▸ THE TASK
Can you edit the rows below so that every "phylum" becomes "division", leaving everything else unchanged? Leave the pictures out of your answer.

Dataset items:
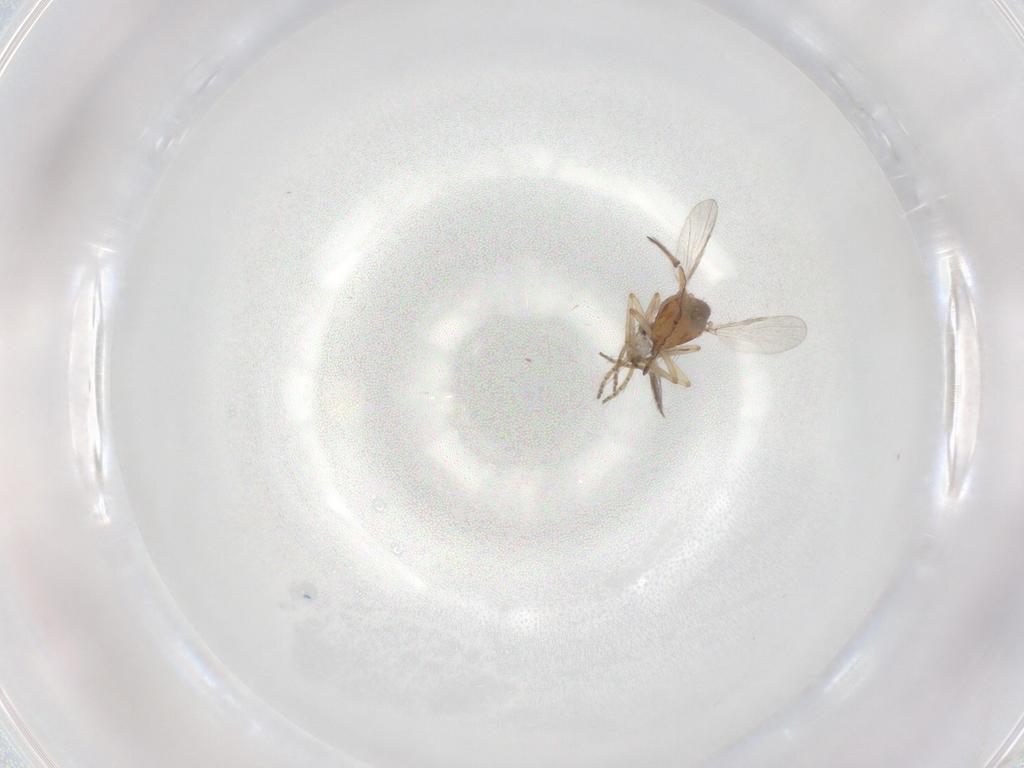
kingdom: Animalia
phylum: Arthropoda
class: Insecta
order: Diptera
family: Ceratopogonidae
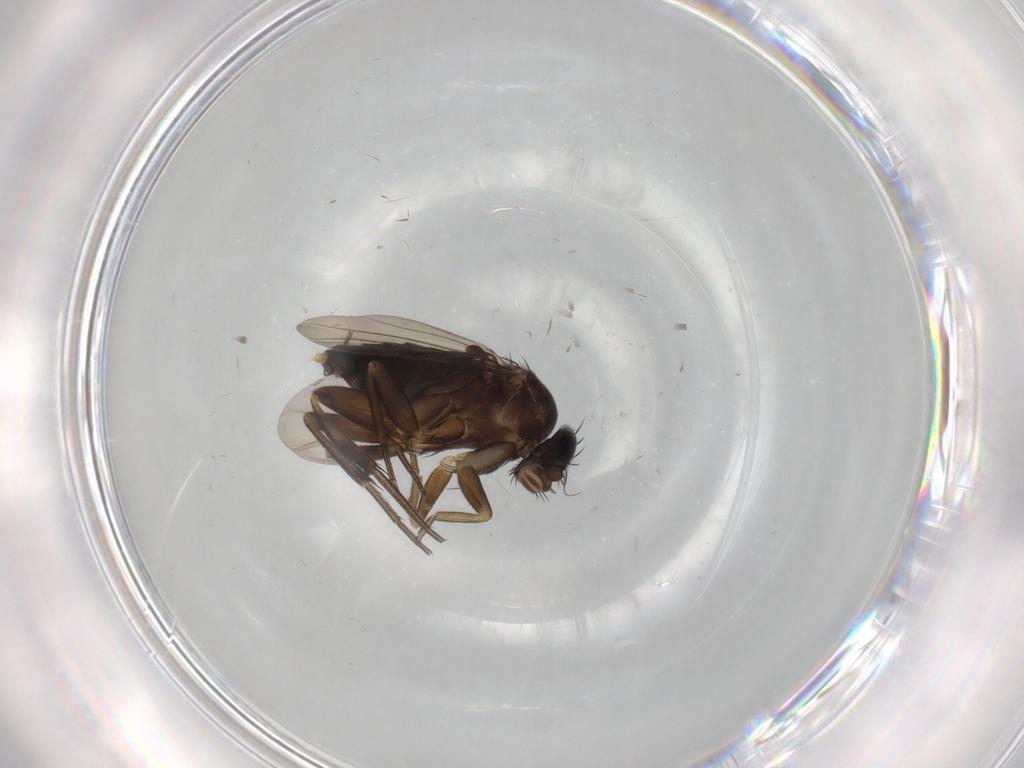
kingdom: Animalia
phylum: Arthropoda
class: Insecta
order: Diptera
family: Phoridae
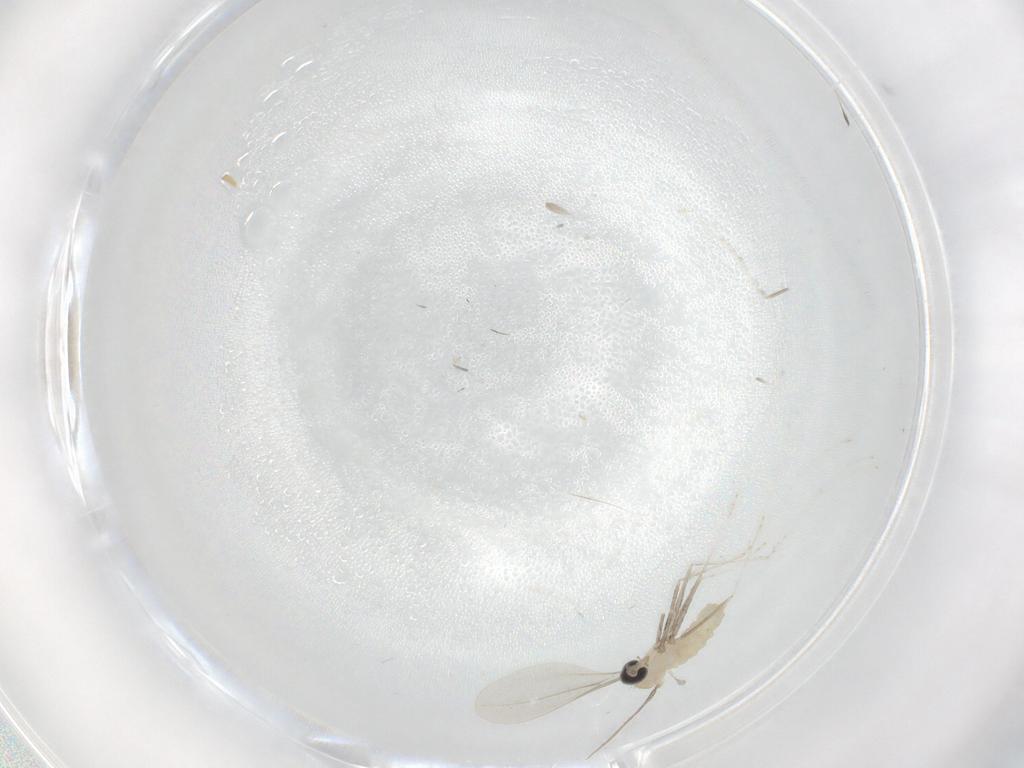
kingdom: Animalia
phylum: Arthropoda
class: Insecta
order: Diptera
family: Cecidomyiidae
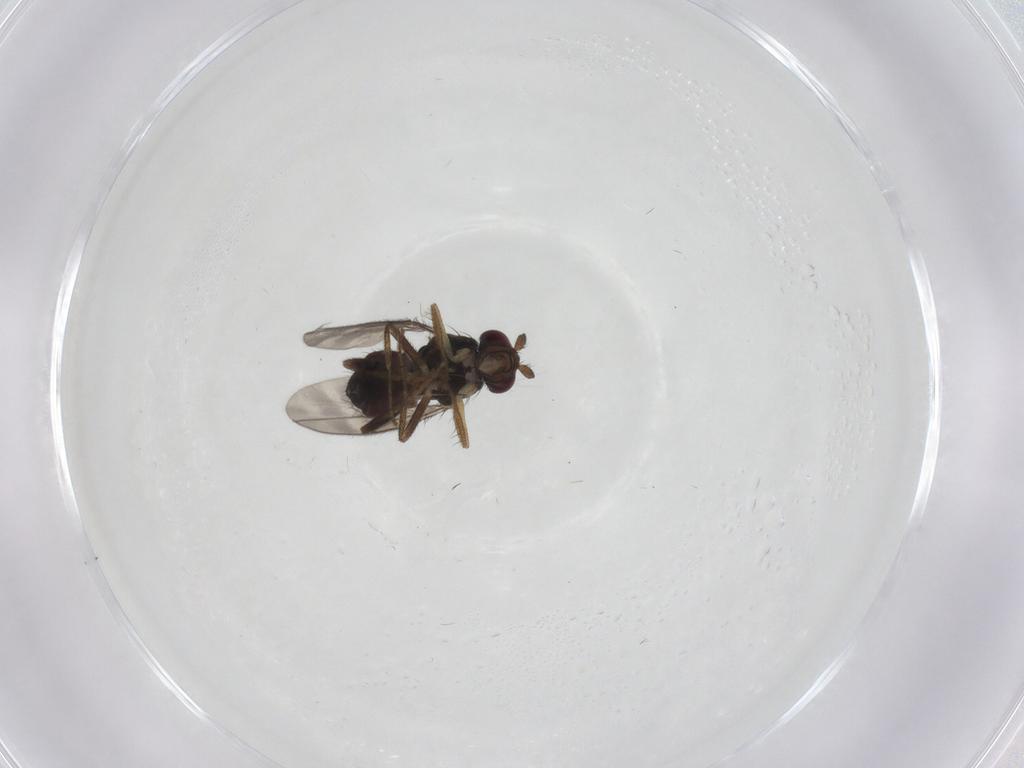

▸ RESPONSE
kingdom: Animalia
division: Arthropoda
class: Insecta
order: Diptera
family: Ceratopogonidae
kingdom: Animalia
division: Arthropoda
class: Insecta
order: Diptera
family: Phoridae
kingdom: Animalia
division: Arthropoda
class: Insecta
order: Diptera
family: Cecidomyiidae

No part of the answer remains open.